6. THE statutory provisions in sections 303 and 304 of the new Code interpreted in the light of Article 22 (I) of the Constitution, therefore, enjoins that an accused must have the first choice to be defende by a lawyer of his own choice engaged by him and this right must prevail over everything else. In case the accused is unable to engage a lawyer of his own to defend him, the Court shall assign a lawyer on the requirement of section 304 (1) being other wise fulfilled but even here if the accused objects to be being defended by the lawyer assigned by the court, the lawyer cannot be thrust upon him and he must be left to defend himself and that in assigning the lower it is for the court to select in accordance with the provisions of Rules, if any, framed under sub-section (2) but ensuring the fact that the lawyer so assigned by his experience and standing can effectively defend the accused, who goes unrepresented having regard to the charges 1on which he is being prosecuted.

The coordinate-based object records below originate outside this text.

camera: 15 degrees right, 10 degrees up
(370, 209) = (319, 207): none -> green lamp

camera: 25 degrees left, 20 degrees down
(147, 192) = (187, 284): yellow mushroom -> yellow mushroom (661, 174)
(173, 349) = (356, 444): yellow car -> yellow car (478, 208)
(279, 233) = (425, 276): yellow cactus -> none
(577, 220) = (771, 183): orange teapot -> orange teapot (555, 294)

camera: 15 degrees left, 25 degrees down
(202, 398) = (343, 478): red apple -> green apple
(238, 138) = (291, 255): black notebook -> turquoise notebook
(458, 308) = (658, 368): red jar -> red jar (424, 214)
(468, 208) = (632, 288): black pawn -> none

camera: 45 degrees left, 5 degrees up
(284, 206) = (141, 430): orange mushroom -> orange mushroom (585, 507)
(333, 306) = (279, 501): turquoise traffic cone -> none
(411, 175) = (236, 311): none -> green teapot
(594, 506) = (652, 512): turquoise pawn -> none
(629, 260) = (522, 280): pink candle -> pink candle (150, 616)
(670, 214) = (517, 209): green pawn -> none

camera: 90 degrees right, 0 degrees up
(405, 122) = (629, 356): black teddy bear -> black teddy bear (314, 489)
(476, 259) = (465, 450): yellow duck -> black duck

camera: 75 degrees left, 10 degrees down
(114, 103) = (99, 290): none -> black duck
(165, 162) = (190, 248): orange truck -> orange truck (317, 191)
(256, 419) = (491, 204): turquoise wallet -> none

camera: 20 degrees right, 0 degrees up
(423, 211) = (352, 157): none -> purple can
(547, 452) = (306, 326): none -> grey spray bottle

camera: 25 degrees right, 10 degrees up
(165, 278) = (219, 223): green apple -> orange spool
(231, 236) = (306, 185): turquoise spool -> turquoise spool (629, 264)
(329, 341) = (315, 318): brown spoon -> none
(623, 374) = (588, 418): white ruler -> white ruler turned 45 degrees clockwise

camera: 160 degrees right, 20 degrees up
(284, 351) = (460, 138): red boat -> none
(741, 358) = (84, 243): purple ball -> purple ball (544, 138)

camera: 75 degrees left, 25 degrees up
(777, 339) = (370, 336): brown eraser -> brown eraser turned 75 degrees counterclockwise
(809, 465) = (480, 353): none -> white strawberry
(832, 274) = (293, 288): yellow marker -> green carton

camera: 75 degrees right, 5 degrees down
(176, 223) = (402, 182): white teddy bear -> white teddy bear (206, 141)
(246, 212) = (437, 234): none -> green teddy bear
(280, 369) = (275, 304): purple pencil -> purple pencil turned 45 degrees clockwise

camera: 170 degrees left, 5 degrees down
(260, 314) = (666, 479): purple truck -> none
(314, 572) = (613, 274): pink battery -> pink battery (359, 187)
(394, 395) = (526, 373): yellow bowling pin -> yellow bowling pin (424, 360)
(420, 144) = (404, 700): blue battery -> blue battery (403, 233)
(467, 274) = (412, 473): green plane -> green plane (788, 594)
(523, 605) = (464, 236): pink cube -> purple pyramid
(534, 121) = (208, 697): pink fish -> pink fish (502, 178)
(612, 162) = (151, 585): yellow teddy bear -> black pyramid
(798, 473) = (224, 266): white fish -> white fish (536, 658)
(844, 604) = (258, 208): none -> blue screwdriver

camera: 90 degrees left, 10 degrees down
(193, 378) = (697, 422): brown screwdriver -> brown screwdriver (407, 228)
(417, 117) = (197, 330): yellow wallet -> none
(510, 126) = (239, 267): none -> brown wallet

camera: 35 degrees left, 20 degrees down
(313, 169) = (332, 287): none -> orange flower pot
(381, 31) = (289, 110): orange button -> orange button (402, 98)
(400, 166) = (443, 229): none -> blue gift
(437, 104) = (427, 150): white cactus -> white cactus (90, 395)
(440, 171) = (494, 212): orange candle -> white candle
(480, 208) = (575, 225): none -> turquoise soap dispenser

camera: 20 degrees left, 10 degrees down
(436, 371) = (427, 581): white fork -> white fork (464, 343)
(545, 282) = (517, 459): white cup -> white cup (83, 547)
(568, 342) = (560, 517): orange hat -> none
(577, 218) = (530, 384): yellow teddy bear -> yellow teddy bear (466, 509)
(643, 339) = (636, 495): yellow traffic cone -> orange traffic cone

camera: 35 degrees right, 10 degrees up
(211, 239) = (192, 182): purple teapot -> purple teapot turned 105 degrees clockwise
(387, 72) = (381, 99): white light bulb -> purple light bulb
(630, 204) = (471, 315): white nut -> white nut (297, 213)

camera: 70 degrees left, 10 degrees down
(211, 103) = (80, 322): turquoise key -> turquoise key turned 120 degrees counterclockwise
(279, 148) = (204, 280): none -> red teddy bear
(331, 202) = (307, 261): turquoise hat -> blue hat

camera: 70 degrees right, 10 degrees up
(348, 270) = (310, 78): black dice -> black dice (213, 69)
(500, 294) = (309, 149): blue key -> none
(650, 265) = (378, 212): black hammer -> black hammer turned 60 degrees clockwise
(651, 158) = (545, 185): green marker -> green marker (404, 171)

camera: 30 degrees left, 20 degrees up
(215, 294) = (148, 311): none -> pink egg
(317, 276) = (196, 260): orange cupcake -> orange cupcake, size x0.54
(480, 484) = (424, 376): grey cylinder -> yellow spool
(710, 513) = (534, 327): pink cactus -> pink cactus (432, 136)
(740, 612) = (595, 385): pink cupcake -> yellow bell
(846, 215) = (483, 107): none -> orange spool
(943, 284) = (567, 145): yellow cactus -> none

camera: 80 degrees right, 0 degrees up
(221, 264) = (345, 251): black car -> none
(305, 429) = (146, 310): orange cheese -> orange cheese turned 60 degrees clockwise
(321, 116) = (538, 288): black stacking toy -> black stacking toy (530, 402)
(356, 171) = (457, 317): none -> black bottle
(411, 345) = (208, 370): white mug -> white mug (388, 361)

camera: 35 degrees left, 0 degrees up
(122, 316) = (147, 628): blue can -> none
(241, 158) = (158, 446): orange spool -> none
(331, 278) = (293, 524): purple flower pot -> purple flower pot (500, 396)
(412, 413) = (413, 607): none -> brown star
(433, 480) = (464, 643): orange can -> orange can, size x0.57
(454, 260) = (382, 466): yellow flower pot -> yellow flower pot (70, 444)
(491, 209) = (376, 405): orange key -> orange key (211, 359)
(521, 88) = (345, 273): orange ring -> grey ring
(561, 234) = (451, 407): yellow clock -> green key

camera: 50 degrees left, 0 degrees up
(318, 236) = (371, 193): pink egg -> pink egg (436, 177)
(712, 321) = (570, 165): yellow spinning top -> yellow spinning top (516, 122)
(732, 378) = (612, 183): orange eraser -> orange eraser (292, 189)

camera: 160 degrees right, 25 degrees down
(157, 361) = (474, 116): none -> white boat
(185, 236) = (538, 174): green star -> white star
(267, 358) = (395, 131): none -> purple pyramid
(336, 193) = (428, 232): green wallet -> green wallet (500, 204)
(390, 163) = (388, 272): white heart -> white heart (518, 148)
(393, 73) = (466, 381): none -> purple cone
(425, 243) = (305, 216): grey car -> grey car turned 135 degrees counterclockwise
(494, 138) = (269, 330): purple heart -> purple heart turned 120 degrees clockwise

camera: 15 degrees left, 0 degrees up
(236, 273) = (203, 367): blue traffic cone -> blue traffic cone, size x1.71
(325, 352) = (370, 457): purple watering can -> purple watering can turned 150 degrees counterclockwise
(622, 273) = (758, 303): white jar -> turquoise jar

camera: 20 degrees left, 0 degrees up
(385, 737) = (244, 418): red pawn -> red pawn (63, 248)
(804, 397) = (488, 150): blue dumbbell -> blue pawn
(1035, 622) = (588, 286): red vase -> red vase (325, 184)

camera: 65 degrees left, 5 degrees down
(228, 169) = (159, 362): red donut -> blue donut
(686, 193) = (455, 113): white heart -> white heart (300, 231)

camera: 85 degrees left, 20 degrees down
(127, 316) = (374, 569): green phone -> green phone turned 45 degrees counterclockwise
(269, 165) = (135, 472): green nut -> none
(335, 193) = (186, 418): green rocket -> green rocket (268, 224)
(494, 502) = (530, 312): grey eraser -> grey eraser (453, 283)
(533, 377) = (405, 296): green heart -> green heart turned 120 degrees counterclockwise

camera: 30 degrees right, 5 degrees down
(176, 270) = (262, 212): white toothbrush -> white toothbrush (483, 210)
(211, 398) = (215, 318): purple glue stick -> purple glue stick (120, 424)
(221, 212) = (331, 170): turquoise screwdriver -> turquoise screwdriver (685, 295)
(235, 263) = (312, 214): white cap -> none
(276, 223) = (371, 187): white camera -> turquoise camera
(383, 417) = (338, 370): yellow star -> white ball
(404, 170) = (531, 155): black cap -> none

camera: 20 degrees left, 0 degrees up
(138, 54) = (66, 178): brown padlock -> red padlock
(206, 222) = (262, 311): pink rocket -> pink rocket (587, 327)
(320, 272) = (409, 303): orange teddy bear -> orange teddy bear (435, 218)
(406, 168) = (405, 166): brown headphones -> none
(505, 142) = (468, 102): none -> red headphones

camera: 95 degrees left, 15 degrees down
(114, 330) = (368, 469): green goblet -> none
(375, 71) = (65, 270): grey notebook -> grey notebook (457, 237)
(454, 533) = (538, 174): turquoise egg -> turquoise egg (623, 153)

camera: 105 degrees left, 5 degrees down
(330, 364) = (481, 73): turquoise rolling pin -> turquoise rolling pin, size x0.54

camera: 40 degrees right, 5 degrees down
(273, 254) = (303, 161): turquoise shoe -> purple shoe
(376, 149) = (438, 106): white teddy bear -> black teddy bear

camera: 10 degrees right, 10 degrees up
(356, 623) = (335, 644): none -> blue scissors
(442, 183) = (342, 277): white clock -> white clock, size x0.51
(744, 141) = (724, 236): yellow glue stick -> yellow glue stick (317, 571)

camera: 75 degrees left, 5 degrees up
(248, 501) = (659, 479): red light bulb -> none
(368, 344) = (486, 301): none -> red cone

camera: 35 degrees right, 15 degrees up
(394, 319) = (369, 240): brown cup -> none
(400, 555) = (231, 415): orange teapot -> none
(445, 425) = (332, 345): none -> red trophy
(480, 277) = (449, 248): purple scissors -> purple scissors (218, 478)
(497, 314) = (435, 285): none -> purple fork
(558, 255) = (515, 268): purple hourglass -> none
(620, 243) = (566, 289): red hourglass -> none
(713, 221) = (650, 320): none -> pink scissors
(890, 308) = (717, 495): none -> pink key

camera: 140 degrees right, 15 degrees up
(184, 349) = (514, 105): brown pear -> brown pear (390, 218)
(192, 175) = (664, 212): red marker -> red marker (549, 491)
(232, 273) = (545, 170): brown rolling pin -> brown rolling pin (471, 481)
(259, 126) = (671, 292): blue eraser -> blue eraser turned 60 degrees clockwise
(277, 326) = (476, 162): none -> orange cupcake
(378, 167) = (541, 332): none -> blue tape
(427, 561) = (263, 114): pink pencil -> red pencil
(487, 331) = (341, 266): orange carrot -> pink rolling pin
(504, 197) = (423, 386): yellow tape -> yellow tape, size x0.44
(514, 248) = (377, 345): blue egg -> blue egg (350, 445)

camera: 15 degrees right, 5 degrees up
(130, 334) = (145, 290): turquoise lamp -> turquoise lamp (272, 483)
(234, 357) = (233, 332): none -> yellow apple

Such being the position in law, we are of the opinion that the learned Sessions Judge was right in his conclusion that the accused petitioners are :not entitled in law to have a lawyer of their own choice appointed by the court at the expense of the State. The Learned Sessions Judge, we find, also made a proper assignment of a lawyer to defend the accused/petitioners when a lawyer of the standing of an Assistant public Prosecutor was so assigned in preference to very junior lawyers with very little experience at the Bar, prayed for by the accused. But nonetheless, as we have held that an accused has also the right to reject a lawyer as signed by the court and have him defended by himself, we direct the learned sessions Judge to ascertain from the accused/petitioners, when the matter goes back, as to whether they would prefer to defend themselves than be defended by the lawyer assigned by the court and if the accused/petitioners or any one of them express the view to be not represented by the lawyer assigned by the court then they or such of them as express such a view should be left to be defended by them or himself and not by the lawyer assigned by the court.
Subject to the observations, as aforesaid, this application fails and the Rule is discharged. Let the records be sent down forthwith. Rule discharged.